Homebuyers insured by the Federal Housing Administration would have to provide more cash up front and meet higher credit scores under an Obama administration plan to protect the financially stretched agency.
Housing and Urban Development Secretary Shaun Donovan told a House committee Wednesday that the administration wants borrowers to have a stronger equity position on their loans. One possibility would be raising the current 3.5 percent downpayment requirement. Proposed legislation in Congress would raise the downpayment required to 5 percent.
Donovan also wants to reduce seller inducements, such as offers to pay closing costs, to no more than 3 percent of the purchase price. Donovan said the current 6 percent level creates incentives to inflate the appraised value of property.
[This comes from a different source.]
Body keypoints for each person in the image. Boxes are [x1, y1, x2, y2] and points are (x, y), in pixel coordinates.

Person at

The steps aim to get homeowners more invested in their property and therefore less likely to default on loans or, in Donovan's words, to make sure FHA borrowers have more "skin in the game."
While those measures are designed to better protect the FHA, it also would reduce the number of homebuyers and thus affect the economic recovery.
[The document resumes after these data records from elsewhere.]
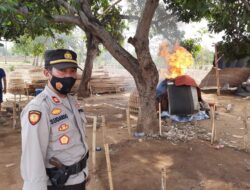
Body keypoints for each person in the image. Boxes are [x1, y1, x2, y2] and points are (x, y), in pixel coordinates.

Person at [20, 49, 89, 190]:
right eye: (62, 71)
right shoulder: (39, 108)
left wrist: (84, 172)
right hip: (59, 184)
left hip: (78, 178)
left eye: (72, 70)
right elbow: (33, 158)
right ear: (47, 73)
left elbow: (77, 141)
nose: (69, 76)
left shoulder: (72, 101)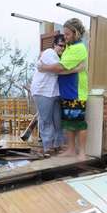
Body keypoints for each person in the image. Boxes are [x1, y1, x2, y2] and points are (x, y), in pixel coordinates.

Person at [38, 18, 89, 160]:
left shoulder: (79, 48)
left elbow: (60, 67)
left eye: (67, 34)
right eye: (64, 34)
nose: (64, 37)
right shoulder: (69, 47)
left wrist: (43, 68)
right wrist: (70, 70)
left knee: (79, 123)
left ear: (76, 33)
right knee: (68, 123)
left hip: (76, 92)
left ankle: (82, 152)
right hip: (66, 92)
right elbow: (63, 67)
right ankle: (71, 150)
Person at [30, 34, 68, 154]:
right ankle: (48, 147)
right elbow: (58, 68)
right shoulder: (49, 53)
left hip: (55, 92)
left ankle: (58, 145)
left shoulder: (60, 56)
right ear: (54, 45)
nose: (62, 48)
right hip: (42, 91)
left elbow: (58, 68)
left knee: (58, 120)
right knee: (46, 120)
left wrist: (44, 67)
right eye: (61, 45)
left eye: (65, 46)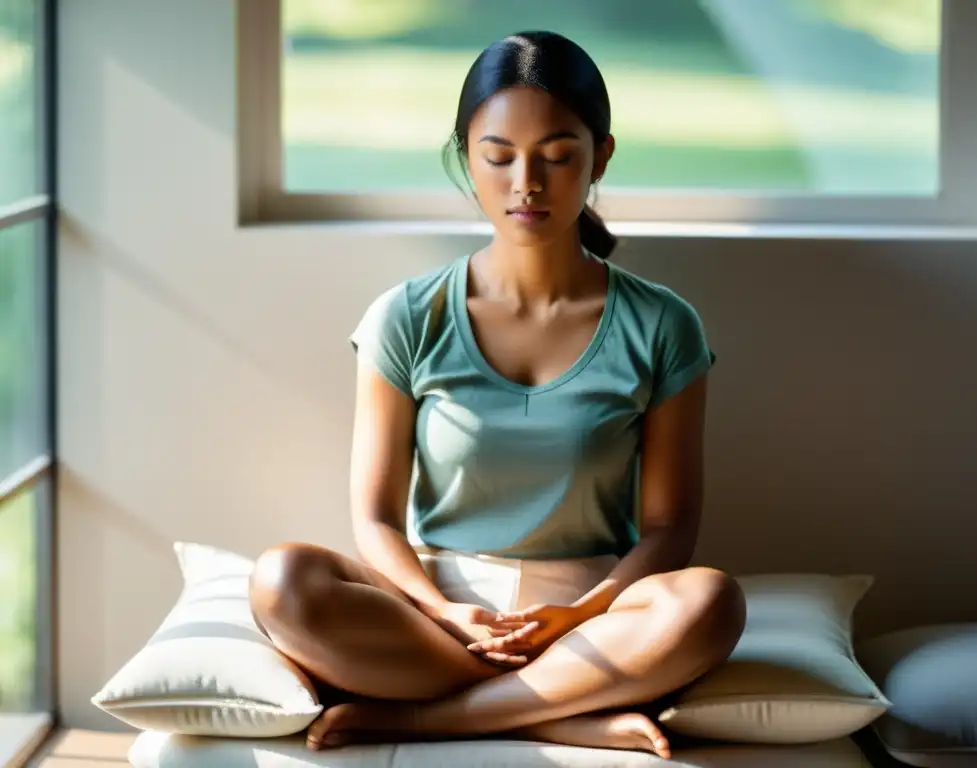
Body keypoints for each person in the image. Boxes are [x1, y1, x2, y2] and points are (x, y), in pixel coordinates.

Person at [249, 30, 746, 759]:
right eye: (499, 155)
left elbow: (670, 528)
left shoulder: (663, 324)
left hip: (590, 620)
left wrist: (577, 615)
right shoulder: (406, 317)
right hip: (434, 614)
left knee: (711, 603)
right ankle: (554, 711)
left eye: (557, 154)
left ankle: (426, 715)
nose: (527, 183)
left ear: (600, 156)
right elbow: (377, 520)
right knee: (281, 581)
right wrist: (446, 612)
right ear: (466, 156)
The agency offers insurance against default, but FHA losses have increased with the unemployment rate as more homeowners default.
"The loans FHA insures must be safe and self-sustaining for the taxpayer over the long-term," Donovan said. "With these reforms and others we will be considering, the administration is committed to ensuring that they are today -- and into the future."
Donovan is also asking Congress for authority to raise insurance premiums to build up the FHA's insurance fund as a hedge against economic uncertainty.
FHA's reserves have fallen to $3.6 billion, compared with $685 billion in outstanding insured loans for the fiscal year ended Sept. 30. That 0.53 percent ratio is far below the 2 percent threshold required by Congress.
"While its secondary reserve account has been depleted too quickly, FHA is not 'the next subprime' as some have suggested," Donovan said. He said delinquencies among borrowers with subprime loans are 240 percent higher than FHA's and that FHA relied only on traditional, 30-year fixed-rate mortgages.
He said the administration also plans to make sure lenders assume responsibility for any losses from loans that did not apply FHA underwriting standards.